I have a problem with file names with the norwegian caracters ø æ å in some file names. I get the message that "the file does not exist". I can change the file name in the terminal, but it's a lot of work. In Dolphin the place of this letters there are a question sign. In the terminal there are different signs and a number.
Can anybody tell me what causes the problem and a way to solve it.

harida wrote:What I meant was, can it have something to do with the fact that I have downloaded these files from a torrent site,
and that they have been stored on ntfs by the user sharing them?
I don't know, but I just experienced something similar.
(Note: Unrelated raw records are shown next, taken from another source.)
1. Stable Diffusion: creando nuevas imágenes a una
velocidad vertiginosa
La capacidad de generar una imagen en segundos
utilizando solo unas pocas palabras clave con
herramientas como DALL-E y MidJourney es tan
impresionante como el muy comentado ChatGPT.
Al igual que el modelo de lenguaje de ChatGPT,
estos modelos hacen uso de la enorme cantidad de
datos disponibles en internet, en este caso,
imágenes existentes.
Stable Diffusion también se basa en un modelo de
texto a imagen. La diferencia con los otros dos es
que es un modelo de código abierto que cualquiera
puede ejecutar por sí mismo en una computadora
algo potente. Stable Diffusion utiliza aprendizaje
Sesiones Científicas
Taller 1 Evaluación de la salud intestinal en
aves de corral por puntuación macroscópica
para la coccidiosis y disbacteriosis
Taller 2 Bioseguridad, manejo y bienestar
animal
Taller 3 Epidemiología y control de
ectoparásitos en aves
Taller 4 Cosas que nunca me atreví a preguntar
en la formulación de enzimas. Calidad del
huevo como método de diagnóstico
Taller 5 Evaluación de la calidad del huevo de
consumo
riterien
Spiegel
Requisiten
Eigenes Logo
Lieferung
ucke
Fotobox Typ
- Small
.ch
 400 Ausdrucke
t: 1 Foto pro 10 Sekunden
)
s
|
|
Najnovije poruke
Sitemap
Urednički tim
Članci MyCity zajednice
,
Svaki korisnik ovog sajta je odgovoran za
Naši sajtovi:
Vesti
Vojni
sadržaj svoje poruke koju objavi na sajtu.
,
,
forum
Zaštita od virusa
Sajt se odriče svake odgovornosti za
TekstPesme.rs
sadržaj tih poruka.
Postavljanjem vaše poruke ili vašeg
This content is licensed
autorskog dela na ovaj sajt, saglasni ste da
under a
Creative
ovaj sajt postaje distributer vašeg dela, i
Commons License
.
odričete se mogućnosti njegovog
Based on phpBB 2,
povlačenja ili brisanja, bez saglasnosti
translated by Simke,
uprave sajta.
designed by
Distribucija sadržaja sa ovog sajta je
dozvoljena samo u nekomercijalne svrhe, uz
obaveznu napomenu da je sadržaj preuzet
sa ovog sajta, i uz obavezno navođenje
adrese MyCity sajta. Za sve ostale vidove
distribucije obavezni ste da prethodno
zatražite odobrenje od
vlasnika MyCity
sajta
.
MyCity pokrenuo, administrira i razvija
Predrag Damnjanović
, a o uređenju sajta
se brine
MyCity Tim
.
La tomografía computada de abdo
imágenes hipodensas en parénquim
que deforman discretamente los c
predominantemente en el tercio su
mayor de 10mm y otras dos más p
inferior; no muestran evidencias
I used cpio to pass files from a Bluewhite64 JFS /home partition to my new Maxtor Basics 1TB external USB disk, which I had reformatted from NTFS to JFS. SOME file and directory names containing the letter 'ø' or 'Ø' are visible in file managers and in a console, yet when I try to open them the system claims they don't exist. I can NOT open them from the command line either. The names appear garbled under Bluewhite64 as well, but there I can open them without problems. I had always thought I would get safe copies with cpio...
I have LOCALE="nb_NO.utf8" in /etc/rc.conf, and
nb_NO.UTF-8 UTF-8                                                               
nb_NO ISO-8859-1
activated in /etc/locale.gen
Interestingly, with the keyboard mapped to 'no.latin1', the letter 'ø' appears as a 'funny' character on the console under runlevel 3. When I try the other choice for Norwegian, 'no.map.gz', I get a dvorak keyboard instead of qwerty. You can never win.
The problematic files in question, i.e. of the ones I copied, are old and have passed through various OS's. That may be part of of the problem, but it does not explain the Norwegian keyboard anomalies in Arch, or the fact that the files are loadable and readable under Bluewhite64.